Bounds on the number of elements of a given order in a finite simple group Let $G$ be a finite simple group (nonabelian, for simplicity). Let $n(G,k)$ denote the number of elements of $G$ of order $k$. I'm interested in results which bound quantities related to $n(G,k)$.
For example, are there bounds for $\frac{n(G,k)}{|G|}$? For $\frac{n(G,k)}{k}$? For some other reasonable normalization of $n(G,k)$?

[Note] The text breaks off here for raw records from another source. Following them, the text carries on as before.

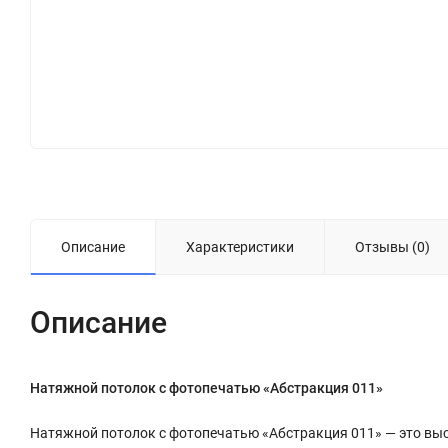
Описание
Характеристики
Отзывы (0)
Описание
Натяжной потолок с фотопечатью «Абстракция 011»
Натяжной потолок с фотопечатью «Абстракция 011» — это вы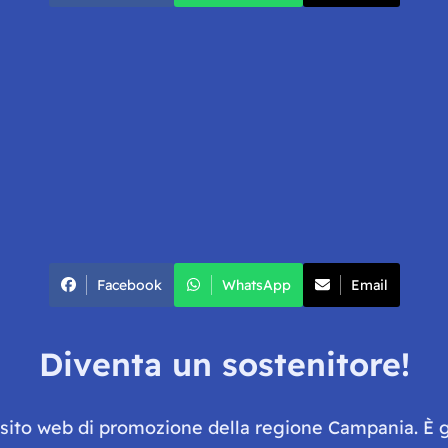
Facebook
WhatsApp
Email
Diventa un sostenitore!
e sito web di promozione della regione Campania. È 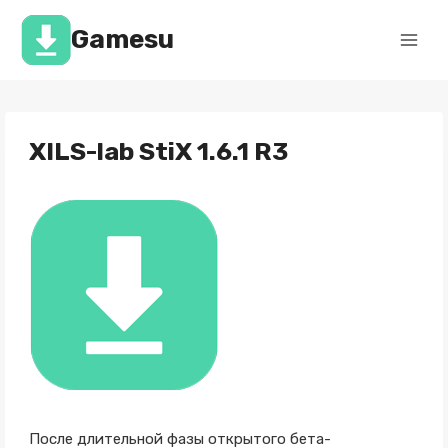
Перейти
к
Gamesu
содержимому
XILS-lab StiX 1.6.1 R3
После длительной фазы открытого бета-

 A: For $w$ a word in a free group $F_d$, we can consider the word map $\bar w : G^d \to G$. Let $P_w(G)$ denote the proportion of $d$-tuples $x \in G^d$ such that $\bar w (x) = 1$. Your notation is related by
$$P_{x^k}(G) = \sum_{\ell \mid k} n(G, \ell) / |G|.$$
For any fixed nontrivial word $w$ we have $P_w(G) \to 0$ as $|G| \to \infty$ for nonabelian finite simple groups $G$. [1]
[1] Dixon, John D.; Pyber, László; Seress, Ákos; Shalev, Aner, Residual properties of free groups and probabilistic methods, J. Reine Angew. Math. 556, 159-172 (2003). ZBL1027.20013.

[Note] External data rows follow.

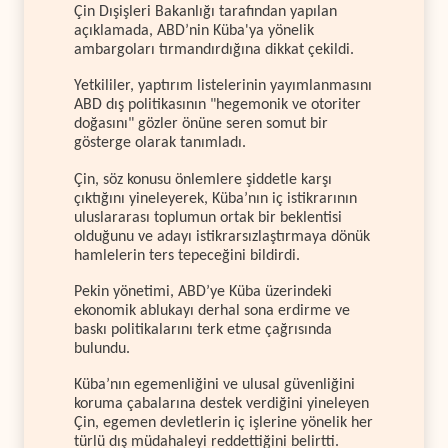
Çin Dışişleri Bakanlığı tarafından yapılan
açıklamada, ABD’nin Küba'ya yönelik
ambargoları tırmandırdığına dikkat çekildi.
Yetkililer, yaptırım listelerinin yayımlanmasını
ABD dış politikasının "hegemonik ve otoriter
doğasını" gözler önüne seren somut bir
gösterge olarak tanımladı.
Çin, söz konusu önlemlere şiddetle karşı
çıktığını yineleyerek, Küba’nın iç istikrarının
uluslararası toplumun ortak bir beklentisi
olduğunu ve adayı istikrarsızlaştırmaya dönük
hamlelerin ters tepeceğini bildirdi.
Pekin yönetimi, ABD’ye Küba üzerindeki
ekonomik ablukayı derhal sona erdirme ve
baskı politikalarını terk etme çağrısında
bulundu.
Küba’nın egemenliğini ve ulusal güvenliğini
koruma çabalarına destek verdiğini yineleyen
Çin, egemen devletlerin iç işlerine yönelik her
türlü dış müdahaleyi reddettiğini belirtti.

A: Here is a different, reasonably elementary, proof that  for any $\varepsilon > 0,$ there are only finitely many non-Abelian simple groups $G$ with $n(G,2) > \varepsilon |G|.$
The number of involutions of such a $G$ is $\sum_{\chi \neq 1} \nu(\chi) \chi(1)$ where $\nu$ is the Frobenius-Schur
indicator (which always takes value $0 , 1 $ or $-1$).

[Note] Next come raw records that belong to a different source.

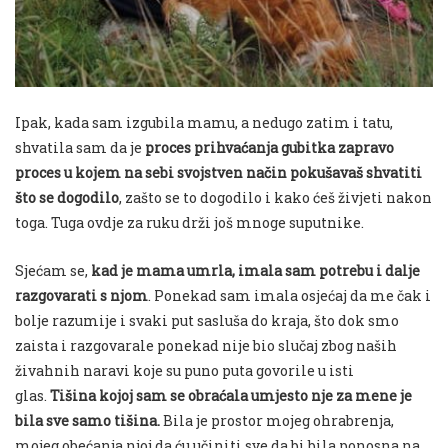
Ipak, kada sam izgubila mamu, a nedugo zatim i tatu,
shvatila sam da je
proces prihvaćanja gubitka zapravo
proces u kojem na sebi svojstven način pokušavaš shvatiti
što se dogodilo
,
zašto se to dogodilo i kako ćeš živjeti nakon
toga. Tuga ovdje za ruku drži još mnoge suputnike.
Sjećam se,
kad je mama umrla, imala sam
potrebu
i dalje
razgovarati s njom
. Ponekad sam imala osjećaj da me čak i
bolje razumije i svaki put sasluša do kraja
, što dok smo
zaista i razgovarale ponekad nije bio slučaj zbog naših
živahnih naravi koje su puno puta govorile u isti
glas.
Tišina kojoj sam se obraćala umjesto nje za mene je
bila sve samo tišina.
Bila je prostor mojeg ohrabrenja,
mojeg obećanja njoj da ću učiniti sve da bi bila ponosna na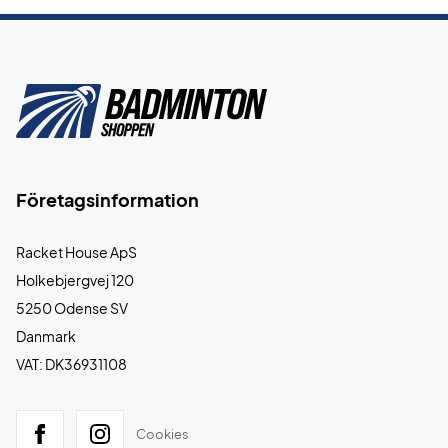
Företagsinformation
Racket House ApS
Holkebjergvej 120
5250 Odense SV
Danmark
VAT: DK36931108
Cookies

This is certainly less than $\frac{|G|}{d},$ where $d$ is the minimum degree of a non-trivial complex irreducible character of $G$.
By Jordan's theorem on complex linear groups, for any positive integer  $n$, there are only finitely many non-Abelian simple groups which have a non-trivial irreducible character of degree $n$, so the claimed result follows.